At least, I hope it’s just a miscommunication:
Food handouts were shut off Tuesday to thousands of people at a tent city here when the main U.S. aid agency said the Army should not be distributing the packages.
It was not known whether the action reflected a high-level policy decision at the U.S. Agency for International Development (USAID) or confusion in a city where dozens of entities are involved in aid efforts.
“We are not supposed to get rations unless approved by AID,” Maj. Larry Jordan said.
Jordan said that approval was revoked; water was not included in the USAID decision, so the troops continued to hand out bottles of water. The State Department and USAID did not respond to requests for comment.
Surely not even the most pig-headed rules-lawyer would have required this . . . I hope.
H/T Castle Argghhh.
Update, 21 January: For reasons of incompetence, I forgot to actually include the URL in that link to Castle Argghhh. Fixed now.
While I’m updating the post, this may be relevant:
The MRE (Meals Ready to Eat, in a pouch) are frequently used as emergency rations. The MRE has evolved from its initial introduction in 1983 (12 separate entrees) to today (24 menu entrees). The MREs change from year to year, and new entrees are added in place of others. The U.S. military has generally switched out entrees each year (apparently the notion that such a deal is a zero-sum game seems to persist, as opposed to just adding new ones). This constant evolution has done much to diminish the bad reputations MREs had early on. Back then, the MRE (officially, “Meals, Ready to Eat”) was often called “Meals Rejected by Everyone”.

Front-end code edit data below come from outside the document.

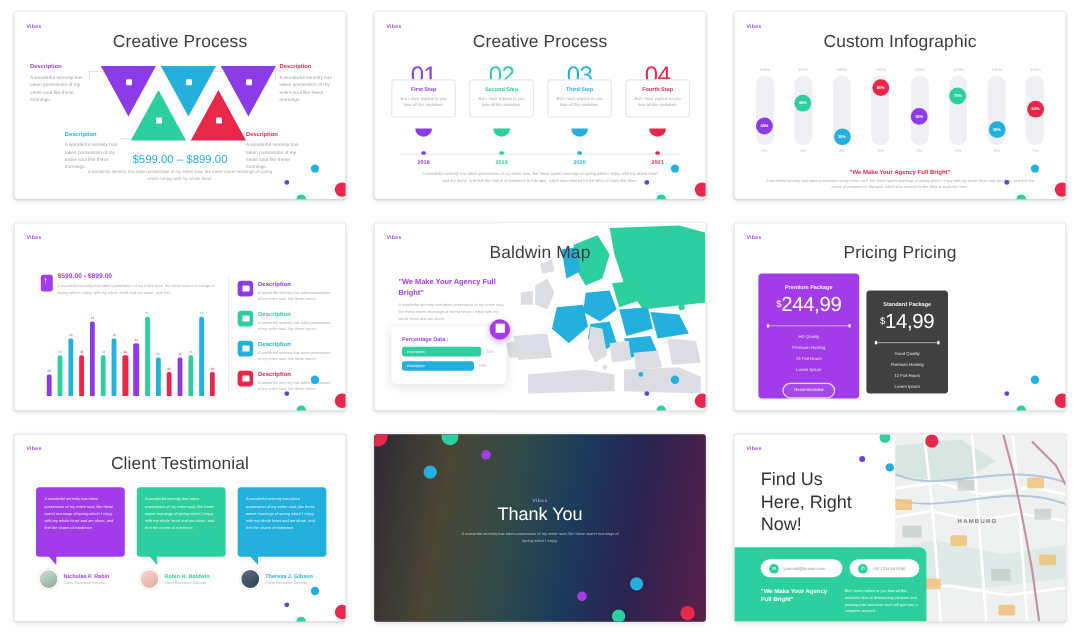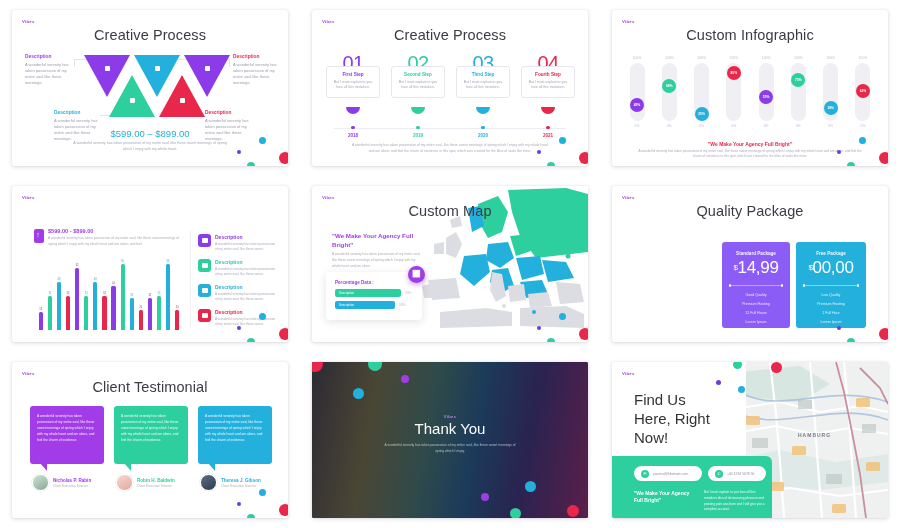--- a/index.html
+++ b/index.html
@@ -521,7 +521,7 @@
       </div>
 
       <div class="logo">Vibes</div>
-      <div class="stitle">Custom Map</div>
+      <div class="stitle">Baldwin Map</div>
 
       <div class="m5-quote">"We Make Your Agency Full Bright"</div>
       <div class="m5-sub">A wonderful serenity has taken possession of my entire soul, like these sweet mornings of spring which I enjoy with my whole heart and am alone.</div>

The United States also has other rations, including variants for cold weather (which has a higher calorie count than the regular MRE – 1540 per meal compared to 1250 for an MRE), and a kosher/halal variant for Jewish and Moslem soldiers (both religions, for instance, forbid the consumption of pork). Vegetarian entrees are provided, as well. The United States also has developed the Humanitarian Daily Ration (HDR), which has three meals and is based on vegetarian entrees to provide a low chance of offending cultural sensibilities. Many of these HDRs were dropped over Afghanistan in late 2001. Several hundred thousand HDRs are stockpiled for disaster relief, and production can be ramped up quickly. MREs and HDRs are particularly attractive because they provide uncontaminated food that does not require refrigeration, in a compact package. The UN, and many other food aid organizations, use the HDR for situations like Haiti.